WHAT IS EXPECTED:
Quote exactly, and only, the lines of the material below from the line with "Media Relations: Represented" through the line with "Photographer: Reportage, spot".

SOURCE DATA:
════════════════════
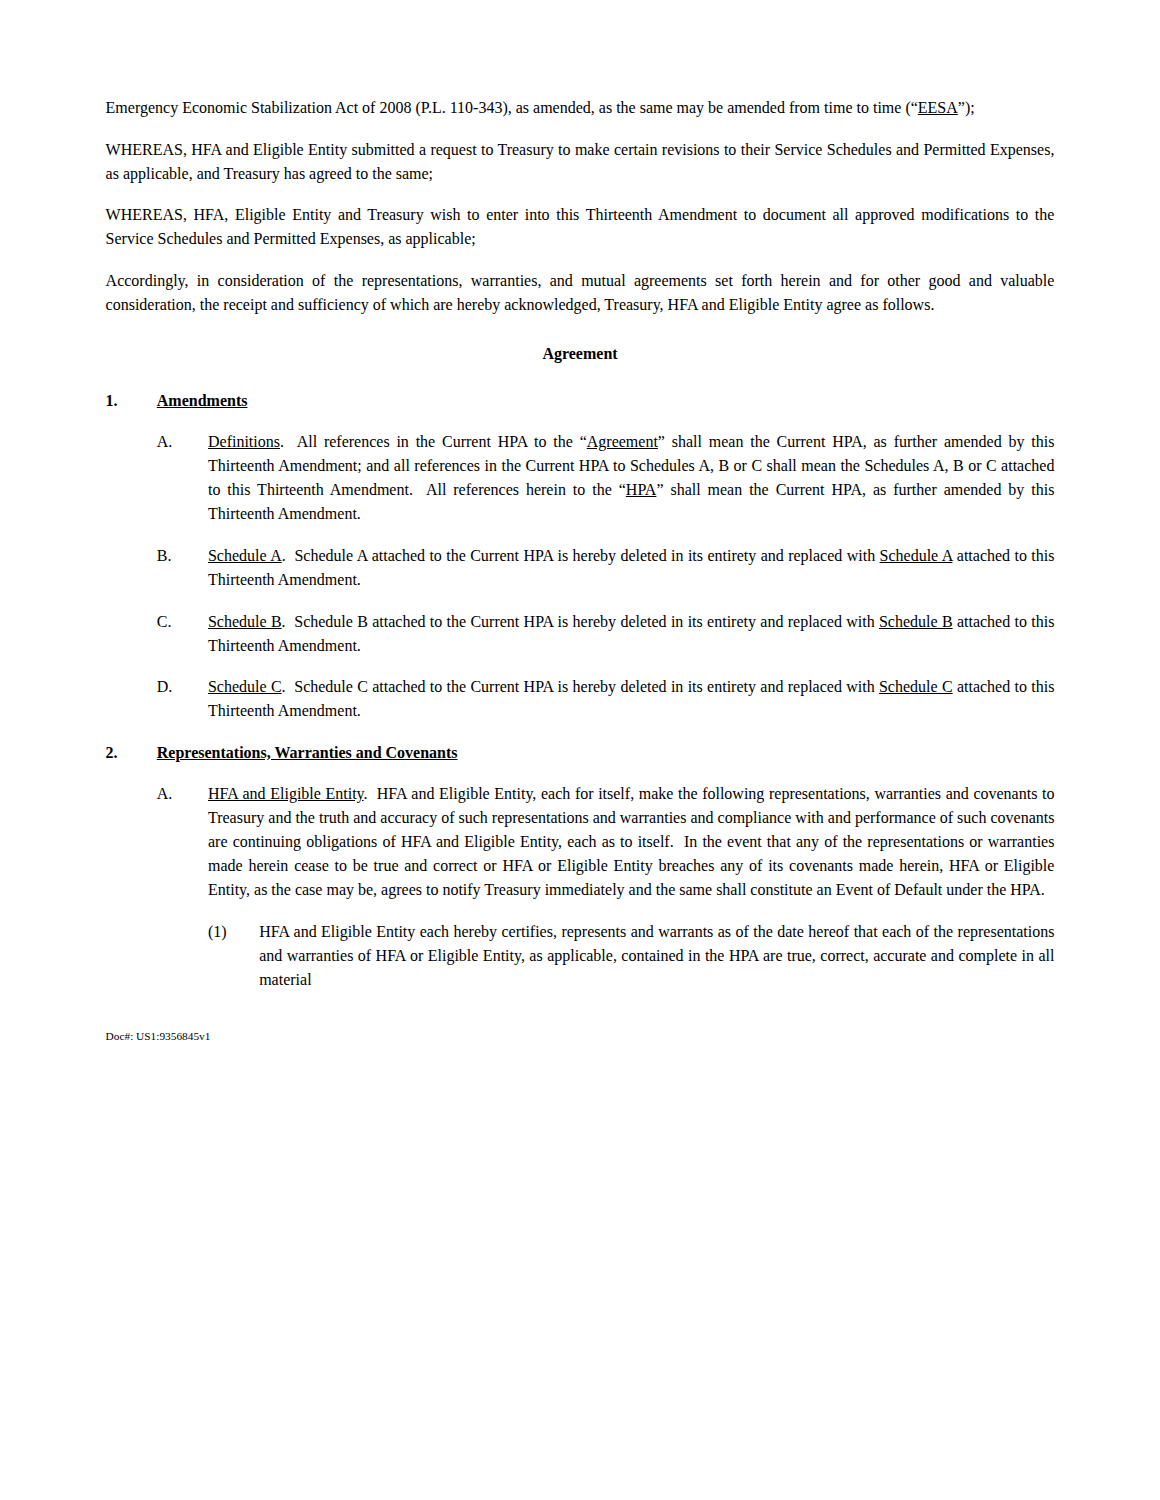Emergency Economic Stabilization Act of 2008 (P.L. 110-343), as amended, as the same may be amended from time to time (“EESA”);
WHEREAS, HFA and Eligible Entity submitted a request to Treasury to make certain revisions to their Service Schedules and Permitted Expenses, as applicable, and Treasury has agreed to the same;
WHEREAS, HFA, Eligible Entity and Treasury wish to enter into this Thirteenth Amendment to document all approved modifications to the Service Schedules and Permitted Expenses, as applicable;
Accordingly, in consideration of the representations, warranties, and mutual agreements set forth herein and for other good and valuable consideration, the receipt and sufficiency of which are hereby acknowledged, Treasury, HFA and Eligible Entity agree as follows.
Agreement
1.
Amendments
A.
Definitions. All references in the Current HPA to the “Agreement” shall mean the Current HPA, as further amended by this Thirteenth Amendment; and all references in the Current HPA to Schedules A, B or C shall mean the Schedules A, B or C attached to this Thirteenth Amendment. All references herein to the “HPA” shall mean the Current HPA, as further amended by this Thirteenth Amendment.
B.
Schedule A. Schedule A attached to the Current HPA is hereby deleted in its entirety and replaced with Schedule A attached to this Thirteenth Amendment.
C.
Schedule B. Schedule B attached to the Current HPA is hereby deleted in its entirety and replaced with Schedule B attached to this Thirteenth Amendment.
D.
Schedule C. Schedule C attached to the Current HPA is hereby deleted in its entirety and replaced with Schedule C attached to this Thirteenth Amendment.
2.
Representations, Warranties and Covenants
A.
HFA and Eligible Entity. HFA and Eligible Entity, each for itself, make the following representations, warranties and covenants to Treasury and the truth and accuracy of such representations and warranties and compliance with and performance of such covenants are continuing obligations of HFA and Eligible Entity, each as to itself. In the event that any of the representations or warranties made herein cease to be true and correct or HFA or Eligible Entity breaches any of its covenants made herein, HFA or Eligible Entity, as the case may be, agrees to notify Treasury immediately and the same shall constitute an Event of Default under the HPA.
(1)
HFA and Eligible Entity each hereby certifies, represents and warrants as of the date hereof that each of the representations and warranties of HFA or Eligible Entity, as applicable, contained in the HPA are true, correct, accurate and complete in all material
Doc#: US1:9356845v1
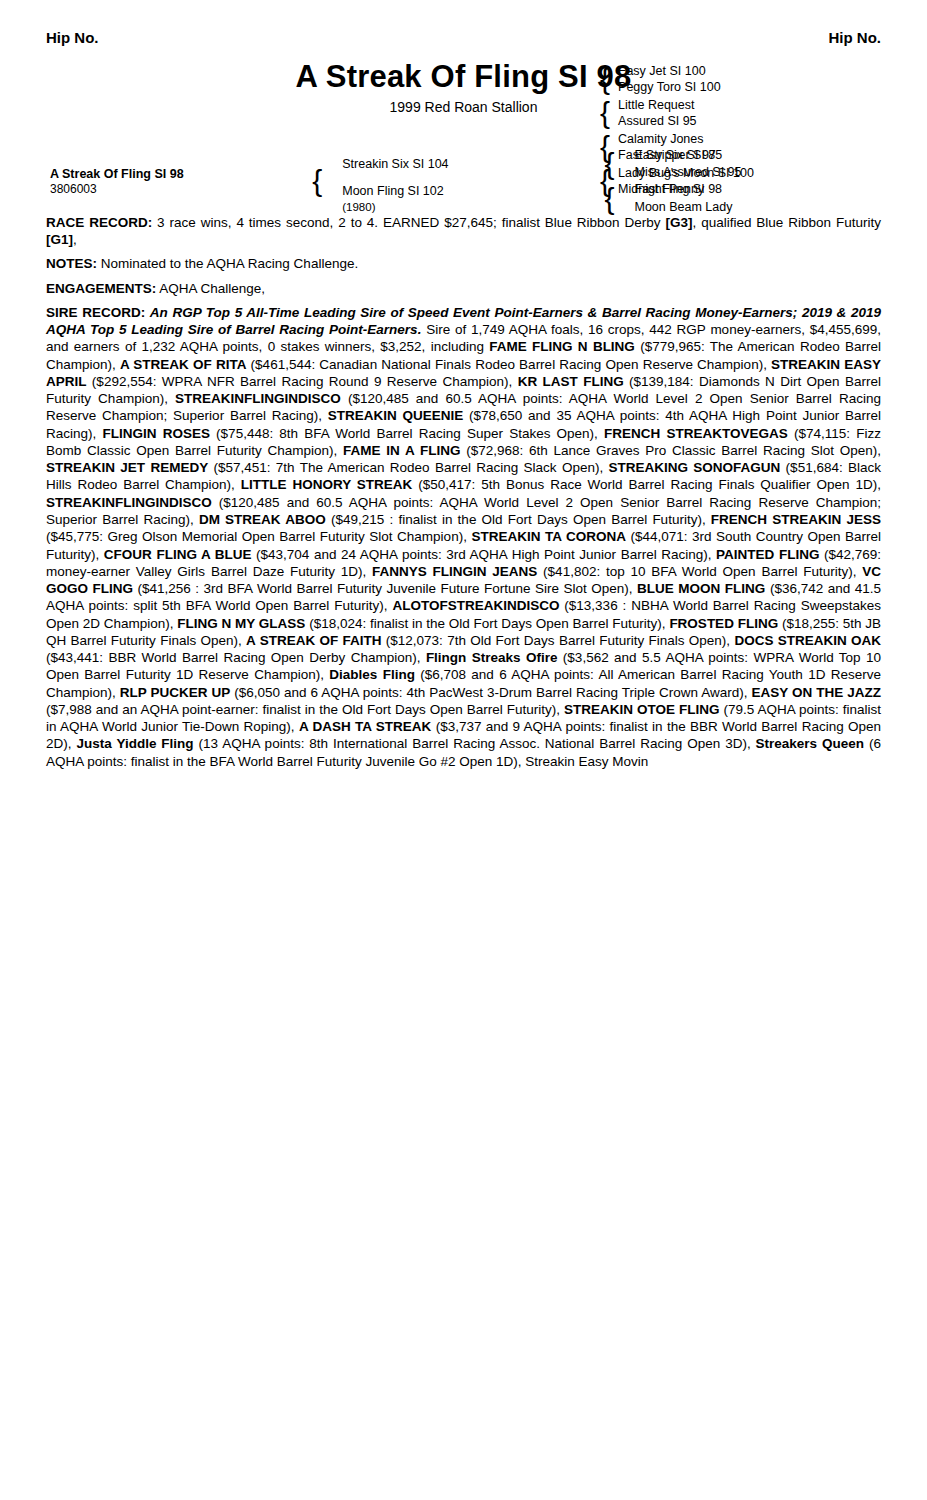Hip No. Hip No.
A Streak Of Fling SI 98
1999 Red Roan Stallion
| A Streak Of Fling SI 98 3806003 | { | Streakin Six SI 104 | { | Easy Six SI 97 |
| Miss Assured SI 95 |
| Moon Fling SI 102 (1980) | { | Fast Fling SI 98 |
| Moon Beam Lady |
| | { | Easy Jet SI 100 Peggy Toro SI 100 |
| | { | Little Request Assured SI 95 |
| | { | Calamity Jones Fast Stripper SI 85 |
| | { | Lady Bug's Moon SI 100 Midnight Penny |
RACE RECORD: 3 race wins, 4 times second, 2 to 4. EARNED $27,645; finalist Blue Ribbon Derby [G3], qualified Blue Ribbon Futurity [G1],
NOTES: Nominated to the AQHA Racing Challenge.
ENGAGEMENTS: AQHA Challenge,
SIRE RECORD: An RGP Top 5 All-Time Leading Sire of Speed Event Point-Earners & Barrel Racing Money-Earners; 2019 & 2019 AQHA Top 5 Leading Sire of Barrel Racing Point-Earners. Sire of 1,749 AQHA foals, 16 crops, 442 RGP money-earners, $4,455,699, and earners of 1,232 AQHA points, 0 stakes winners, $3,252, including FAME FLING N BLING ($779,965: The American Rodeo Barrel Champion), A STREAK OF RITA ($461,544: Canadian National Finals Rodeo Barrel Racing Open Reserve Champion), STREAKIN EASY APRIL ($292,554: WPRA NFR Barrel Racing Round 9 Reserve Champion), KR LAST FLING ($139,184: Diamonds N Dirt Open Barrel Futurity Champion), STREAKINFLINGINDISCO ($120,485 and 60.5 AQHA points: AQHA World Level 2 Open Senior Barrel Racing Reserve Champion; Superior Barrel Racing), STREAKIN QUEENIE ($78,650 and 35 AQHA points: 4th AQHA High Point Junior Barrel Racing), FLINGIN ROSES ($75,448: 8th BFA World Barrel Racing Super Stakes Open), FRENCH STREAKTOVEGAS ($74,115: Fizz Bomb Classic Open Barrel Futurity Champion), FAME IN A FLING ($72,968: 6th Lance Graves Pro Classic Barrel Racing Slot Open), STREAKIN JET REMEDY ($57,451: 7th The American Rodeo Barrel Racing Slack Open), STREAKING SONOFAGUN ($51,684: Black Hills Rodeo Barrel Champion), LITTLE HONORY STREAK ($50,417: 5th Bonus Race World Barrel Racing Finals Qualifier Open 1D), STREAKINFLINGINDISCO ($120,485 and 60.5 AQHA points: AQHA World Level 2 Open Senior Barrel Racing Reserve Champion; Superior Barrel Racing), DM STREAK ABOO ($49,215 : finalist in the Old Fort Days Open Barrel Futurity), FRENCH STREAKIN JESS ($45,775: Greg Olson Memorial Open Barrel Futurity Slot Champion), STREAKIN TA CORONA ($44,071: 3rd South Country Open Barrel Futurity), CFOUR FLING A BLUE ($43,704 and 24 AQHA points: 3rd AQHA High Point Junior Barrel Racing), PAINTED FLING ($42,769: money-earner Valley Girls Barrel Daze Futurity 1D), FANNYS FLINGIN JEANS ($41,802: top 10 BFA World Open Barrel Futurity), VC GOGO FLING ($41,256 : 3rd BFA World Barrel Futurity Juvenile Future Fortune Sire Slot Open), BLUE MOON FLING ($36,742 and 41.5 AQHA points: split 5th BFA World Open Barrel Futurity), ALOTOFSTREAKINDISCO ($13,336 : NBHA World Barrel Racing Sweepstakes Open 2D Champion), FLING N MY GLASS ($18,024: finalist in the Old Fort Days Open Barrel Futurity), FROSTED FLING ($18,255: 5th JB QH Barrel Futurity Finals Open), A STREAK OF FAITH ($12,073: 7th Old Fort Days Barrel Futurity Finals Open), DOCS STREAKIN OAK ($43,441: BBR World Barrel Racing Open Derby Champion), Flingn Streaks Ofire ($3,562 and 5.5 AQHA points: WPRA World Top 10 Open Barrel Futurity 1D Reserve Champion), Diables Fling ($6,708 and 6 AQHA points: All American Barrel Racing Youth 1D Reserve Champion), RLP PUCKER UP ($6,050 and 6 AQHA points: 4th PacWest 3-Drum Barrel Racing Triple Crown Award), EASY ON THE JAZZ ($7,988 and an AQHA point-earner: finalist in the Old Fort Days Open Barrel Futurity), STREAKIN OTOE FLING (79.5 AQHA points: finalist in AQHA World Junior Tie-Down Roping), A DASH TA STREAK ($3,737 and 9 AQHA points: finalist in the BBR World Barrel Racing Open 2D), Justa Yiddle Fling (13 AQHA points: 8th International Barrel Racing Assoc. National Barrel Racing Open 3D), Streakers Queen (6 AQHA points: finalist in the BFA World Barrel Futurity Juvenile Go #2 Open 1D), Streakin Easy Movin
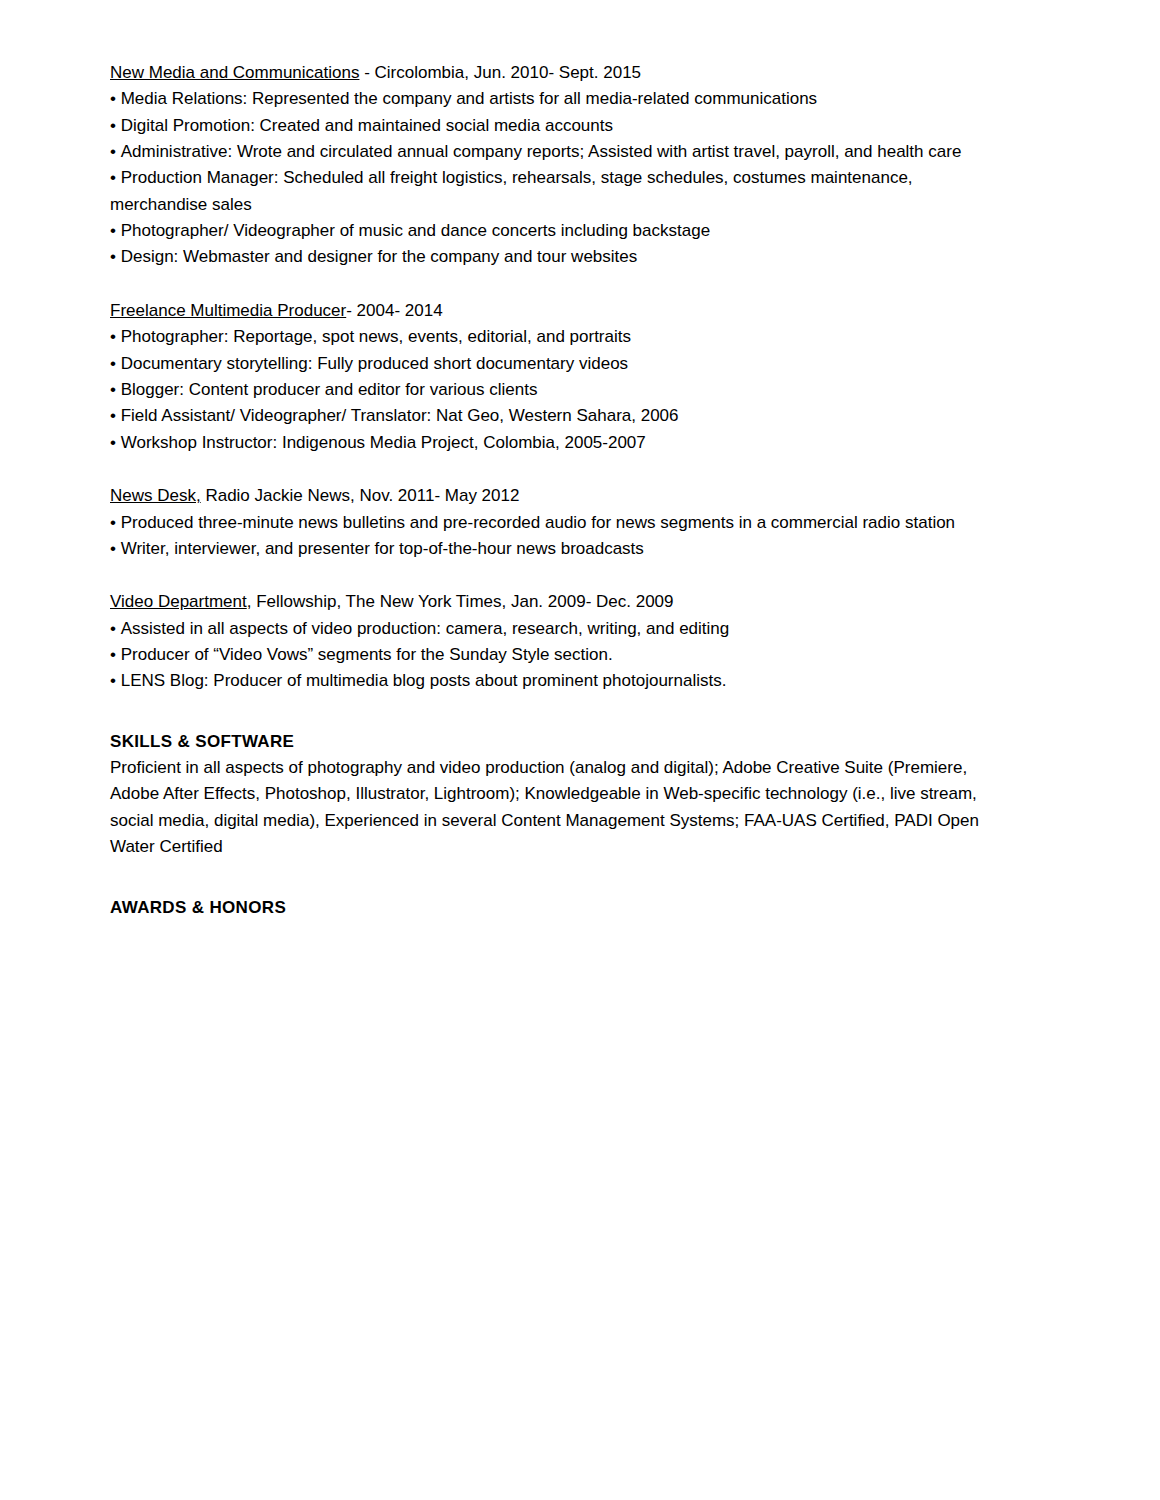New Media and Communications - Circolombia, Jun. 2010- Sept. 2015
Media Relations: Represented the company and artists for all media-related communications
Digital Promotion: Created and maintained social media accounts
Administrative: Wrote and circulated annual company reports; Assisted with artist travel, payroll, and health care
Production Manager: Scheduled all freight logistics, rehearsals, stage schedules, costumes maintenance, merchandise sales
Photographer/ Videographer of music and dance concerts including backstage
Design: Webmaster and designer for the company and tour websites
Freelance Multimedia Producer- 2004- 2014
Photographer: Reportage, spot news, events, editorial, and portraits
Documentary storytelling: Fully produced short documentary videos
Blogger: Content producer and editor for various clients
Field Assistant/ Videographer/ Translator: Nat Geo, Western Sahara, 2006
Workshop Instructor: Indigenous Media Project, Colombia, 2005-2007
News Desk, Radio Jackie News, Nov. 2011- May 2012
Produced three-minute news bulletins and pre-recorded audio for news segments in a commercial radio station
Writer, interviewer, and presenter for top-of-the-hour news broadcasts
Video Department, Fellowship, The New York Times, Jan. 2009- Dec. 2009
Assisted in all aspects of video production: camera, research, writing, and editing
Producer of “Video Vows” segments for the Sunday Style section.
LENS Blog: Producer of multimedia blog posts about prominent photojournalists.
SKILLS & SOFTWARE
Proficient in all aspects of photography and video production (analog and digital); Adobe Creative Suite (Premiere, Adobe After Effects, Photoshop, Illustrator, Lightroom); Knowledgeable in Web-specific technology (i.e., live stream, social media, digital media), Experienced in several Content Management Systems; FAA-UAS Certified, PADI Open Water Certified
AWARDS & HONORS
════════════════════
EXPECTED ANSWER:
Media Relations: Represented the company and artists for all media-related communications
Digital Promotion: Created and maintained social media accounts
Administrative: Wrote and circulated annual company reports; Assisted with artist travel, payroll, and health care
Production Manager: Scheduled all freight logistics, rehearsals, stage schedules, costumes maintenance, merchandise sales
Photographer/ Videographer of music and dance concerts including backstage
Design: Webmaster and designer for the company and tour websites
Freelance Multimedia Producer- 2004- 2014
Photographer: Reportage, spot news, events, editorial, and portraits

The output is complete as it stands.